課題:
表示テキストを「高松美咲「スキップとローファー」8巻」のある語から書き写し、「しまうような展開なのである。」まで来たら止めてください。その際、「志摩くん」はすべて「志摩君」に差し替えること。

表示テキスト:

· · · · · · ·

高松美咲「スキップとローファー」8巻

フワフワの志摩くん

アフタヌーンKC



 7巻のラストで「完」と表示されても不思議でなかった衝撃の展開にゲラゲラ笑いながら、待ちに待った8巻で、主人公のみつみと志摩くんはどんなカップルになっていくのかと思っていたら、ちょっぴり乙女ごごろを残しつつ、あまりにも優等生らしい現実的な選択に、がっかりしてしまったのはここだけの話で、物語自体は、いよいよ生徒会長となったみつみを中心に、さらなる波乱が期待される続刊が楽しみな作品である。
 田舎から東京の進学校に入学したみつみが高校生活を送りながら、みつみを中心としたキャラクターの群像劇を描く「スキップとローファー」も8巻目に突入し、生徒会選挙を控えた大事な時期に至って、みつみは思いがけず志摩くんに告白してしまう。その表情に何かを察した志摩くんによって、二人は付き合ってみることになったけれども、どうにも何かパッとしない。私としてもドキドキの始まりかと思いきや、なんだかいつもの二人の日常と変わらなくて、それは8巻冒頭の42話で描かれてはいるんだけれども、ホントに付き合い始めたんだよね? とみつみだけでなく読者も訝しんでしまうような展開なのである。

· · · · · · ·

データ内容:
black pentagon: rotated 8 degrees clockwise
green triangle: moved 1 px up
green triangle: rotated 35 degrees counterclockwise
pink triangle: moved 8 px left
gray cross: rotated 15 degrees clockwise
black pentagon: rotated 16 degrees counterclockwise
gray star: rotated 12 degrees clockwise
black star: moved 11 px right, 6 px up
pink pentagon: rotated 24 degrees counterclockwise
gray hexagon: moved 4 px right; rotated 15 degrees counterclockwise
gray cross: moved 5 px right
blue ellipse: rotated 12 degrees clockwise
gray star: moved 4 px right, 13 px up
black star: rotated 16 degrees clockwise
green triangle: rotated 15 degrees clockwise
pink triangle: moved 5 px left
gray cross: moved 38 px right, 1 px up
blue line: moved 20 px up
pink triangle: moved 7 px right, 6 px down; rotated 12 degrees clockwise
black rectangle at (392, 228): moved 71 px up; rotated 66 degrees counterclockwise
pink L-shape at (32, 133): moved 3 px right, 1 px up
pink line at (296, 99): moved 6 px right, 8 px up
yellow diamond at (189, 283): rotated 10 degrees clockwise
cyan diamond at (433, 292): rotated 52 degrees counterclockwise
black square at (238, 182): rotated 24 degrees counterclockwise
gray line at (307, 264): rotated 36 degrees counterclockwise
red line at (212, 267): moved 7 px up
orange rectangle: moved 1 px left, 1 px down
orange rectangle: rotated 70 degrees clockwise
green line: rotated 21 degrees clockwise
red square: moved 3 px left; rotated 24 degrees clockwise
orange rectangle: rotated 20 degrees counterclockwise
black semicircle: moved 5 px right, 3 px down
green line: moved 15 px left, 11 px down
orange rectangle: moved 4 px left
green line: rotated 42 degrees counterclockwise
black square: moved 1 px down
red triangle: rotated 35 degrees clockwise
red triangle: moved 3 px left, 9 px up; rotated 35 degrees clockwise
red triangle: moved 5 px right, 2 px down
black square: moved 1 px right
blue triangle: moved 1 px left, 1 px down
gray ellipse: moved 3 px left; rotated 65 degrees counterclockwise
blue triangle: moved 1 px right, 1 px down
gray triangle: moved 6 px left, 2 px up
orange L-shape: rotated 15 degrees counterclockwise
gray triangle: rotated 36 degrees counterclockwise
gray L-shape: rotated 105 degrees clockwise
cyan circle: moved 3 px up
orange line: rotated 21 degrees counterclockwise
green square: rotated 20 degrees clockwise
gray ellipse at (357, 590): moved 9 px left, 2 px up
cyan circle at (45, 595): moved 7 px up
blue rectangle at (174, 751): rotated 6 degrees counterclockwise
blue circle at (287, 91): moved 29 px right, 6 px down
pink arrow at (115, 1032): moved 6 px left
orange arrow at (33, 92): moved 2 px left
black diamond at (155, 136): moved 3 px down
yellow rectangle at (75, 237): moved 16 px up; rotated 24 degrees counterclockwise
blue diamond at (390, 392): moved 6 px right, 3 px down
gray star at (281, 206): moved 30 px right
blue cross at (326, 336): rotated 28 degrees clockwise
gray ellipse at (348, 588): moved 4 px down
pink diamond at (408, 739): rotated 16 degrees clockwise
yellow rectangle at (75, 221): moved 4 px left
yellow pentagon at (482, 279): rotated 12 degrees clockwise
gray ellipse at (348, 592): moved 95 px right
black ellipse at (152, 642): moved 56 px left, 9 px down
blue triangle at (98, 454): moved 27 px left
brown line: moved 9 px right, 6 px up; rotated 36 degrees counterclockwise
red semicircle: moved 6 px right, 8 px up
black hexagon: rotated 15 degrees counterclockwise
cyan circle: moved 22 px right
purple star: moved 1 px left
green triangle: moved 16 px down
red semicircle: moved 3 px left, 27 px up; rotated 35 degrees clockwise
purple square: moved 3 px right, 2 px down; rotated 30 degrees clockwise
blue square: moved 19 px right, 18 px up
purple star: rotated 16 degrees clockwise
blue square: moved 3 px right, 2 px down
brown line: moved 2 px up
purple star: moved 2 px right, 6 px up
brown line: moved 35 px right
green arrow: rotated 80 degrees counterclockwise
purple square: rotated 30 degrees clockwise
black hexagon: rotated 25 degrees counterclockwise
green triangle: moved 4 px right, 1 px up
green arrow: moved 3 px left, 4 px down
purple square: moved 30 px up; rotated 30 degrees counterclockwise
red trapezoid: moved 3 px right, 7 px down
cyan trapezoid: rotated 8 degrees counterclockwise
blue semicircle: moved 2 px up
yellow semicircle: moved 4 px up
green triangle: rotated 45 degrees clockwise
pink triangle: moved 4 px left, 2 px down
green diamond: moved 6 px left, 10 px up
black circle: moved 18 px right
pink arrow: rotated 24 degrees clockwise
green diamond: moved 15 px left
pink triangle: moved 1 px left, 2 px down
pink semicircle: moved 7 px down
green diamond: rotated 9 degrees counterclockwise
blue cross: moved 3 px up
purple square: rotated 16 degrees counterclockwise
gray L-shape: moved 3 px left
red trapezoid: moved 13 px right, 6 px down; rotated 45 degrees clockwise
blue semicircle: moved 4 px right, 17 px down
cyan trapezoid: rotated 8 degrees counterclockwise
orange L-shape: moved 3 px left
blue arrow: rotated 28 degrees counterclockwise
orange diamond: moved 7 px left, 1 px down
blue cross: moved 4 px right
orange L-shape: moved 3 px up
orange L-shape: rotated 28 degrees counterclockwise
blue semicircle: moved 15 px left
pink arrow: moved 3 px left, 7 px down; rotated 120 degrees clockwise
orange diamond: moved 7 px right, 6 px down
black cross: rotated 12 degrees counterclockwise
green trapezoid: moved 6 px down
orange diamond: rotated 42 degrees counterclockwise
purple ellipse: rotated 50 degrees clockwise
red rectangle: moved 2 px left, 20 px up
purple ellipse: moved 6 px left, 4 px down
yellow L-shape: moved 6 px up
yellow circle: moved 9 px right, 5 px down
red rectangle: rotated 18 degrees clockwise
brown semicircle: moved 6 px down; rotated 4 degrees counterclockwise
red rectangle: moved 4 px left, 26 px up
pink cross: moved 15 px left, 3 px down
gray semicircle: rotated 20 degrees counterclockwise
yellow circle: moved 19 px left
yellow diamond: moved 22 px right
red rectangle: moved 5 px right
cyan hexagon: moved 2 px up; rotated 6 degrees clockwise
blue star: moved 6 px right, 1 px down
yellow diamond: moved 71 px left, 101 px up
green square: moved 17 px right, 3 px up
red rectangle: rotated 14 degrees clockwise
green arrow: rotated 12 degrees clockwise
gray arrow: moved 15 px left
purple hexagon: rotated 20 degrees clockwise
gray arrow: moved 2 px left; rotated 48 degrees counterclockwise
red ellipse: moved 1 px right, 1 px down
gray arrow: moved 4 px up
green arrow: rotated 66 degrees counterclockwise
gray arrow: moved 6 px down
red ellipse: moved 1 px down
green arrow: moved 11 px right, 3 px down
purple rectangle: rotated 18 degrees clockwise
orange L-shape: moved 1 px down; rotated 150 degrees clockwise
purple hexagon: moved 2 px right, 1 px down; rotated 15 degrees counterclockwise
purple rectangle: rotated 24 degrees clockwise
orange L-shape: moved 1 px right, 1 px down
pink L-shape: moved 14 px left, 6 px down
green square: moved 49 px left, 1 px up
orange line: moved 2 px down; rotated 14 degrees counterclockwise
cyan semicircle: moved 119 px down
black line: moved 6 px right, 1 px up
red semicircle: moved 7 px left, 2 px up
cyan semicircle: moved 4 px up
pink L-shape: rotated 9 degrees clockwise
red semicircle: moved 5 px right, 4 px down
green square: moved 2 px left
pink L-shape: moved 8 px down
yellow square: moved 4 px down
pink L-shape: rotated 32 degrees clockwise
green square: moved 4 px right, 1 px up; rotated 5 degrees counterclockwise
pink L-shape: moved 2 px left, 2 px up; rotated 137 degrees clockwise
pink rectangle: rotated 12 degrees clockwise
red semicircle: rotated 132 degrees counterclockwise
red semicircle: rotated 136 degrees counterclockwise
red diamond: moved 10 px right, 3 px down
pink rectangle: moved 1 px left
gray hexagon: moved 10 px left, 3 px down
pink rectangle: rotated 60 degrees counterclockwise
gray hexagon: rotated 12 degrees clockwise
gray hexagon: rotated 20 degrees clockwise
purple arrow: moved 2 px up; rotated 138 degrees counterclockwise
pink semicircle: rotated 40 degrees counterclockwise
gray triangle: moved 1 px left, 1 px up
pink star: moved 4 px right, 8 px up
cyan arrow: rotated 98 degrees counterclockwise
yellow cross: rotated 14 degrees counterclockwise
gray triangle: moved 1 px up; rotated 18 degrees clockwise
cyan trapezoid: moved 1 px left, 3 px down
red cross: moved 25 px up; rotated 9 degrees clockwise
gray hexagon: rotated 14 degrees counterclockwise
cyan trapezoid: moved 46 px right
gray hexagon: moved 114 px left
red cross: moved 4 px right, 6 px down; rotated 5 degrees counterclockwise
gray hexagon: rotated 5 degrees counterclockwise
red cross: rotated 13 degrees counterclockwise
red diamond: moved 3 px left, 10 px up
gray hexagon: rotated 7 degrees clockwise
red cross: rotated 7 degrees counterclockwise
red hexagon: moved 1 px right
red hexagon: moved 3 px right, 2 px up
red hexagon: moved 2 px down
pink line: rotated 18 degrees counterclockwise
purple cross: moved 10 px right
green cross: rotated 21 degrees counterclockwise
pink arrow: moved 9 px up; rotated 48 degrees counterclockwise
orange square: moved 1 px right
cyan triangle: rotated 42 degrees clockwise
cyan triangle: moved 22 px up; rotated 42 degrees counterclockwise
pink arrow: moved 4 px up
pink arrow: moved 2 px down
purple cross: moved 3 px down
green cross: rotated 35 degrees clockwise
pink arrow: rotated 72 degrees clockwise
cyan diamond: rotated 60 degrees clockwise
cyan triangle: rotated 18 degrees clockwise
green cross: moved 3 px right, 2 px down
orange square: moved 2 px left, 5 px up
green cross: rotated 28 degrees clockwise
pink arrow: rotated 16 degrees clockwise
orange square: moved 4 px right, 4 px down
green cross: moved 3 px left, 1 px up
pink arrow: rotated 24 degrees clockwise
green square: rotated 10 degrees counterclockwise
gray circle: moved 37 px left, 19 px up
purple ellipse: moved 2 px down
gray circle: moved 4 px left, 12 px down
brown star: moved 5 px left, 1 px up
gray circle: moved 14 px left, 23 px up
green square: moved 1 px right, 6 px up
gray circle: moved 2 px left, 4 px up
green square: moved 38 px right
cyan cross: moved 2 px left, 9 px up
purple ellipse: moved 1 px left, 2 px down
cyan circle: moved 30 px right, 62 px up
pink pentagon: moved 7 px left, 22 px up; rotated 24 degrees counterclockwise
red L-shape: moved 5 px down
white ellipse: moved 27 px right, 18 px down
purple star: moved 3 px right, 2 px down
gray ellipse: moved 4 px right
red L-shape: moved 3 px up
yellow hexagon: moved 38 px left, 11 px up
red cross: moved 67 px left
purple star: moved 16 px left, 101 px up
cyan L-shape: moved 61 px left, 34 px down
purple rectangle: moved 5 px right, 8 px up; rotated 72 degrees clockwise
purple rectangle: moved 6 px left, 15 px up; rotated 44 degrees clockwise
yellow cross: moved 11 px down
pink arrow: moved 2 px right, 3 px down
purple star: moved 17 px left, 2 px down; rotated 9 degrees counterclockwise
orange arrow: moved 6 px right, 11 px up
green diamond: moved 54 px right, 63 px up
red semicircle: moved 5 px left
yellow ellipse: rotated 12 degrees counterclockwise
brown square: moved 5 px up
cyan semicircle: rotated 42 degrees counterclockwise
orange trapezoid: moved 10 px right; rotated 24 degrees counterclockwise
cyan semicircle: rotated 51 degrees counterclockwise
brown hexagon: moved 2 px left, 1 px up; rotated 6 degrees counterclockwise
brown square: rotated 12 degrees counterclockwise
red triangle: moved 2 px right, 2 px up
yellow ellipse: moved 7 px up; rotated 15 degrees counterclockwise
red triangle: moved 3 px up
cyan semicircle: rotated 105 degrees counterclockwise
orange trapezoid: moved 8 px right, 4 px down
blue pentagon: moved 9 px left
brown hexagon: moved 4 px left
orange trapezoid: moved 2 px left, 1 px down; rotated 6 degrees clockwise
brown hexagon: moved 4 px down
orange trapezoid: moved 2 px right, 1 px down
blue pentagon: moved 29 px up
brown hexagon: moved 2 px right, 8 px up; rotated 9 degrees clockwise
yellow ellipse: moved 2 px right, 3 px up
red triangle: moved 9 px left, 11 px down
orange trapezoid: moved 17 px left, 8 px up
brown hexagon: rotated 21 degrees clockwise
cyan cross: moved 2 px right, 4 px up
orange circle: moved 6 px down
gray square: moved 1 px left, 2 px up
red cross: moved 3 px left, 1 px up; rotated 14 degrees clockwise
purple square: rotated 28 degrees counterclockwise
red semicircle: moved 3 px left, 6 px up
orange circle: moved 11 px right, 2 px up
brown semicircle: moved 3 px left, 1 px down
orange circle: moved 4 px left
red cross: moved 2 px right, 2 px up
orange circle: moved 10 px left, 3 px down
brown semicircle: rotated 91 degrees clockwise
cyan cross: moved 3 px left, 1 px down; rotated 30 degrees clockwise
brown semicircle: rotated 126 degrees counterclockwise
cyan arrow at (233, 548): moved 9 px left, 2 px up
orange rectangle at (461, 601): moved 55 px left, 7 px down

· · · · · · ·

正解:
高松美咲「スキップとローファー」8巻

フワフワの志摩君

アフタヌーンKC



 7巻のラストで「完」と表示されても不思議でなかった衝撃の展開にゲラゲラ笑いながら、待ちに待った8巻で、主人公のみつみと志摩君はどんなカップルになっていくのかと思っていたら、ちょっぴり乙女ごごろを残しつつ、あまりにも優等生らしい現実的な選択に、がっかりしてしまったのはここだけの話で、物語自体は、いよいよ生徒会長となったみつみを中心に、さらなる波乱が期待される続刊が楽しみな作品である。
 田舎から東京の進学校に入学したみつみが高校生活を送りながら、みつみを中心としたキャラクターの群像劇を描く「スキップとローファー」も8巻目に突入し、生徒会選挙を控えた大事な時期に至って、みつみは思いがけず志摩君に告白してしまう。その表情に何かを察した志摩君によって、二人は付き合ってみることになったけれども、どうにも何かパッとしない。私としてもドキドキの始まりかと思いきや、なんだかいつもの二人の日常と変わらなくて、それは8巻冒頭の42話で描かれてはいるんだけれども、ホントに付き合い始めたんだよね? とみつみだけでなく読者も訝しんでしまうような展開なのである。